Grading Basis: Letter Grade

Restriction: Restricted to graduate majors and NDGR majors with a sub-plan of NBA within the Business School.

BANA 6770 -  Evaluative Analytics  (3 Credits)  

Introduces principles of design of experiments (DOE), multivariate trials, randomized control trials (RCTs), A/B testing, and multi-armed bandit (MAB) optimization to evaluate and improve business processes, CRM and HR policies, and marketing campaign design and performance. Students learn to design evaluation studies and analyze data to critically evaluate and improve business process design and targeting, timing, content, context, and channel decisions to increase employee and customer satisfaction and long-term value (LTV). Note: Prior exposure to probability, statistics, and R is helpful but not essential. Max hours: 3 Credits.

Grading Basis: Letter Grade

Typically Offered: Spring.

BANA 6780 -  AI for Business  (3 Credits)  
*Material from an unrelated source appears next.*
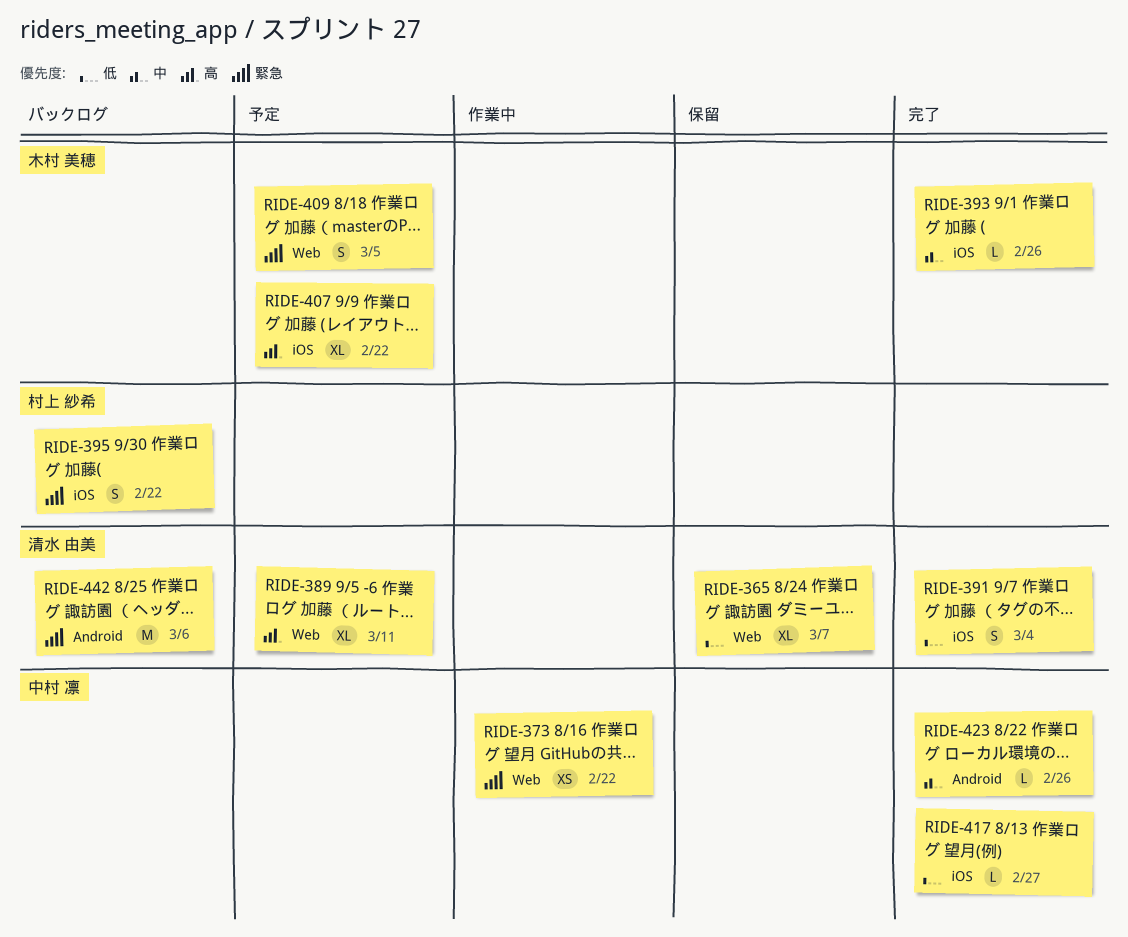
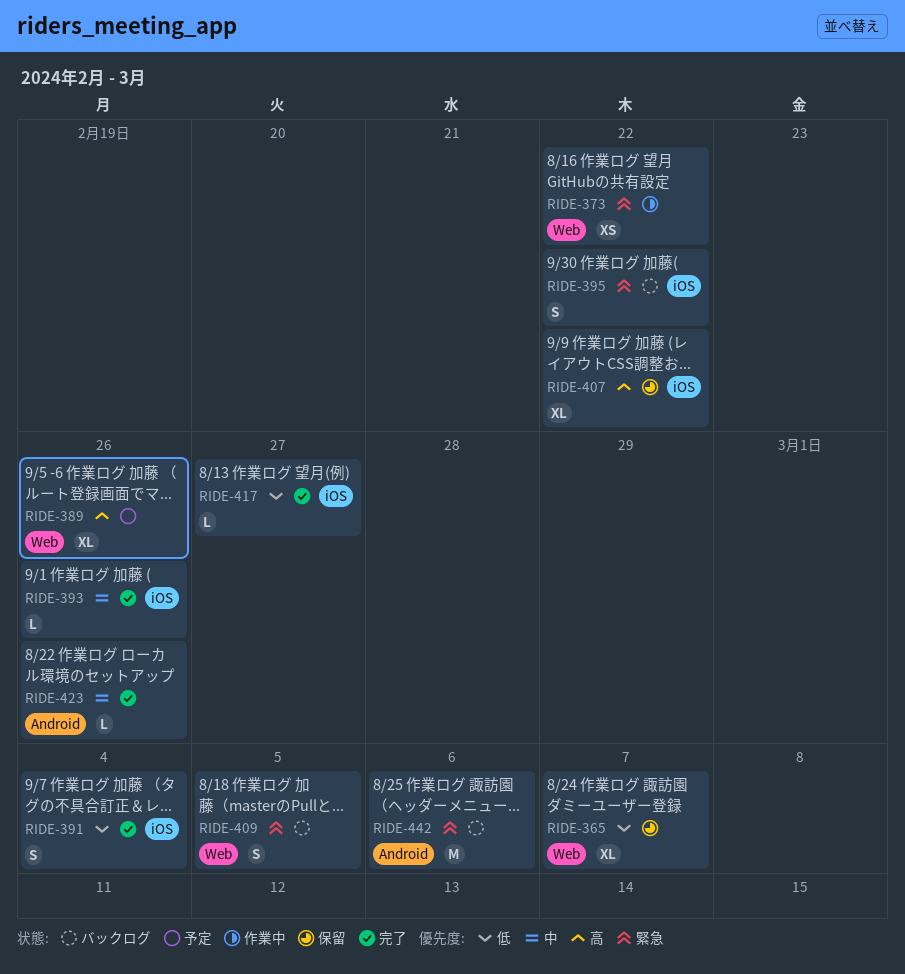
RIDE-389, due: Mar 11 -> Feb 26
RIDE-407, status: 予定 -> 保留
RIDE-409, status: 予定 -> バックログ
BANA 6780 introduces current artificial intelligence (AI) and machine learning (ML) technology, together with business use cases and AI/ML technology strategy for managers. Students learn how a variety of companies, from Netflix to electric utilities, apply modern AI/ML techniques to predict and manage customer demand, preferences, experiences, and behaviors; improve business processes and KPIs; automate and optimize routine business decisions; and develop more successful business strategies. Take-home software labs and demos enable students to experiment with recommendation engines, Bayesian probabilistic inference systems, pattern recognition and predictive analytics, natural language processing (NLP), anomaly detection, causal inference, and optimization and coordination of plans and decisions over time and within teams and organizations of AI agents. Students apply these AI/ML techniques to business strategy and use cases and present their analyses in a written report. Prereq: This course is intended to be self-contained. Previous experience with AI/ML or applied probability and statistics and R are helpful but not essential. Restriction: Restricted to graduate majors. Max hours: 3 Credits.

Grading Basis: Letter Grade

Restriction: Restricted to students with graduate standing.
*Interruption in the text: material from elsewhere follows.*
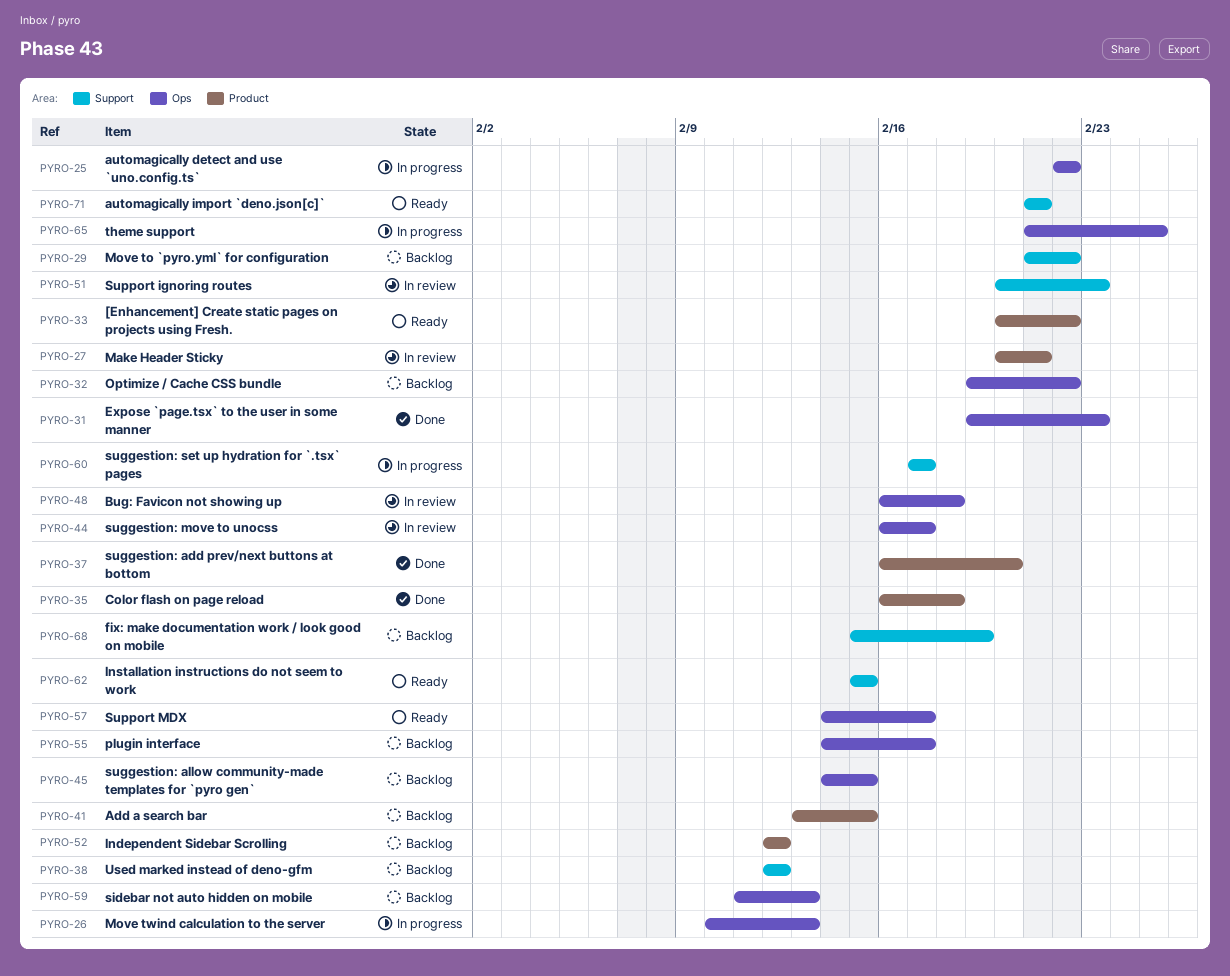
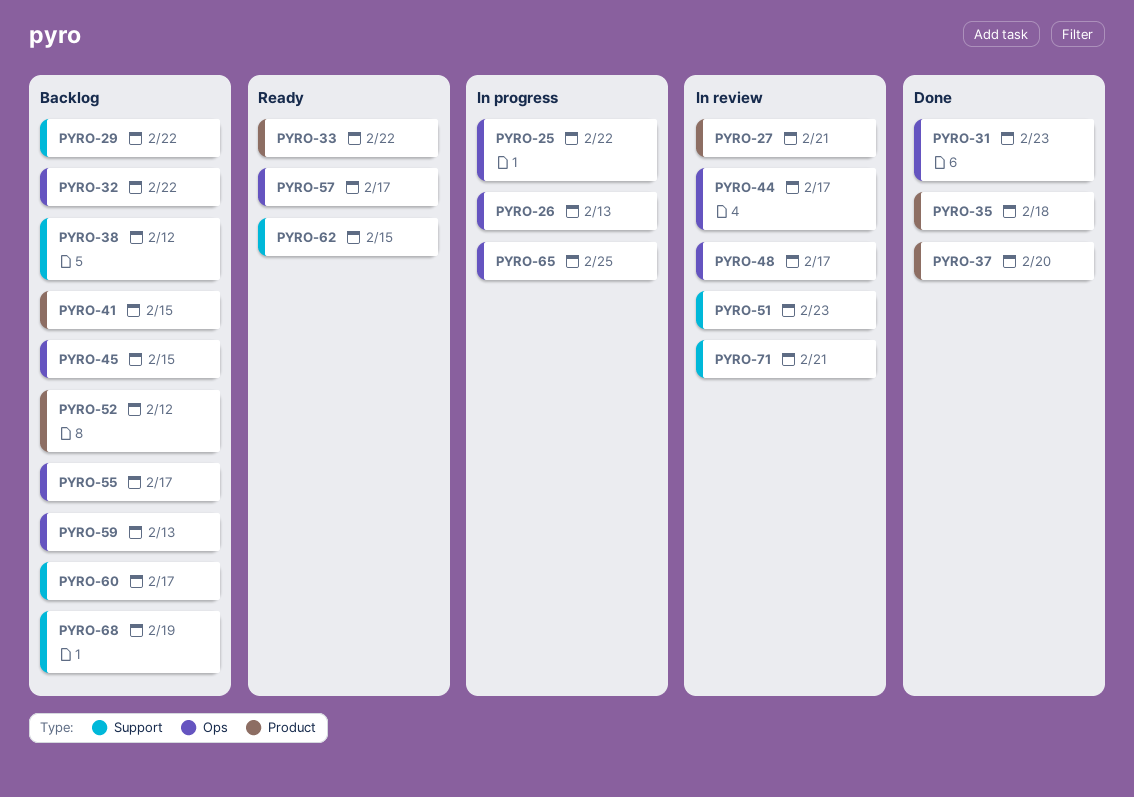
PYRO-48, due: Feb 18 -> Feb 17
PYRO-60, status: In progress -> Backlog
PYRO-71, status: Ready -> In review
Typically Offered: Spring.

BANA 6800 -  Special Topics  (3-12 Credits)  

A number of different current topics in business analytics are discussed in this course. Consult the current schedule for semester offerings. Prereq: Permission of instructor. Restriction: Restricted to graduate majors and NDGR majors with a sub-plan of NBA within the Business School. Repeatable. Max hours: 12 Credits.

Grading Basis: Letter Grade

Repeatable. Max Credits: 12.

Restriction: Restricted to graduate majors and NDGR majors with a sub-plan of NBA within the Business School.

BANA 6840 -  Independent Study  (1-6 Credits)  

Instructor approval is required. Allowed only under special and unusual circumstances. Regularly scheduled courses cannot be taken as independent study. Restriction: Restricted to graduate majors and NDGR majors with a sub-plan of NBA within the Business School. Repeatable. Max Hours: 6 Credits.

Grading Basis: Letter Grade

Repeatable. Max Credits: 6.

Restriction: Restricted to graduate majors and NDGR majors with a sub-plan of NBA within the Business School.

BANA 6910 -  Business Analytics Practicum  (3 Credits)  

Students apply business analytics methodologies to a real-life business problem in cooperation with a local organization. Under the supervision of faculty, students engage in problem definition, analysis and solution. Results are presented in oral and written form to the sponsoring organization. Because the practicum is a capstone course, it is not appropriate for students just beginning the program. Prereq: Will vary depending upon the particular topic (consult the schedule of classes). Restriction: Restricted to graduate majors and NDGR majors with a sub-plan of NBA within the Business School. Max hours: 3 Credits.

Grading Basis: Letter Grade

Restriction: Restricted to graduate majors and NDGR majors with a sub-plan of NBA within the Business School.